Personifiziert wird der frivole Zeitgeist von Frank, einem Schönheitschirurgen, in dessen Golfclub die Ehefrauen mit jedem Mann ins Bett gehen, dessen Handicap nicht höher ist als zwölf. Da er nach einer Reihe von Kunstfehlern seine Zulassung verloren hat und ihm das Geld ausgeht, um den gewohnten Luxuslebensstandard zu halten, verfällt er, kurz bevor die Scheidung durch ist, auf die Idee mit der Entführung. Doch zufällig ist Madge, die ihren Ex mit der Hingabe einer Hyäne ausnimmt und deren Spaziergänge nie weiter führen als bis zur Hausbar, solange ein knackiger "Toyboy" fürs Schlafzimmer auf sich warten lässt, die beste Freundin von Karen - und Frank einerseits im bürgerlichen Teil von Karens Berufsleben als Sprechstundenhilfe der Arbeitgeber, andererseits auch im unbürgerlichen Teil von Rays Berufsleben als Kidnapper. Und Karen und Ray sind mittlerweile ein Paar. Als wäre das noch nicht kompliziert genug, lässt Frank sich zu allem Überfluss sein Handy klauen, was sowohl Karens eifersüchtigen Freund Rossi auf seine Spur führt als auch die Polizei. Muss man noch eigens erwähnen, dass fast alle Beteiligten Pillen einwerfen, die ihnen die Welt so richtig schön bunt machen?

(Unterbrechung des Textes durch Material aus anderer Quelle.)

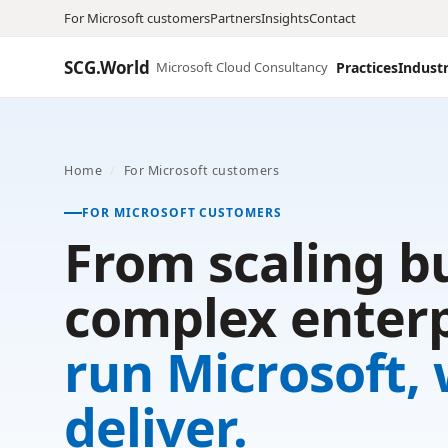
For Microsoft customers
Partners
Insights
Contact
SCG.World
Microsoft Cloud Consultancy
Practices
Industr
Home
/
For Microsoft customers
FOR MICROSOFT CUSTOMERS
From scaling b
complex enterp
run Microsoft,
deliver.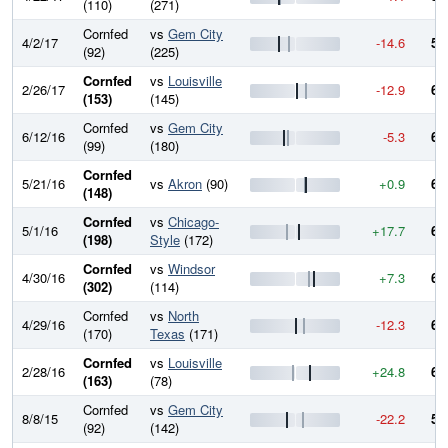
(110)
(271)
Cornfed
vs
Gem City
4/2/17
-14.6
59
(92)
(225)
Cornfed
vs
Louisville
2/26/17
-12.9
61
(153)
(145)
Cornfed
vs
Gem City
6/12/16
-5.3
62
(99)
(180)
Cornfed
5/21/16
vs
Akron
(90)
+0.9
63
(148)
Cornfed
vs
Chicago-
5/1/16
+17.7
63
(198)
Style
(172)
Cornfed
vs
Windsor
4/30/16
+7.3
61
(302)
(114)
Cornfed
vs
North
4/29/16
-12.3
60
(170)
Texas
(171)
Cornfed
vs
Louisville
2/28/16
+24.8
61
(163)
(78)
Cornfed
vs
Gem City
8/8/15
-22.2
59
(92)
(142)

Declan Burke choreografiert die Twists der Romanhandlung, indem er das Geschehen aus wechselnder Perspektive schildert: Jedes Kapitel ist mit dem Namen der jeweiligen Erzählstimme überschrieben. Dadurch wird dem Leser immer gerade so viel Information vorenthalten, wie nötig ist, um ihn selber zum Detektiv zu machen. In seinem synkopischen Drive erinnert das Buch an "Get Shorty" von Elmore Leonard, den Burke eingangs zitiert.

Dabei ist dieser Roman schon fast sein eigenes Drehbuch, nicht nur weil Burke seine Geschichte überwiegend in Dialogen erzählt - deren zumeist nicht jugendfreie Pointen lenkt die Übersetzung treffsicher ins Deutsche -, sondern auch weil er filmische Referenzen von James Cagney bis zu "Taxi Driver" gleich mitliefert sowie Soundtrack-Anregungen, die von Bruce Springsteen über Rossini bis zu den Tindersticks reichen. Sex, Drugs & Rock 'n' Roll eben. Declan Burke stürzt seine Figuren in eine abgründige Gemengelage aus Liebes- und Geschäftsbeziehungen. Die ganze Doppelbödigkeit kommt schon im Titel zum Ausdruck, der so aufgelöst wird: " . . . dann formte Karens Mund sich zu einem großen O, neben dem die Mündung von Rossis Waffe wie ein Nadelöhr wirkte". Doch welche der beiden Öffnungen mehr Feuerkraft besitzt, bleibt hier so ungewiss wie nur je ein Open End.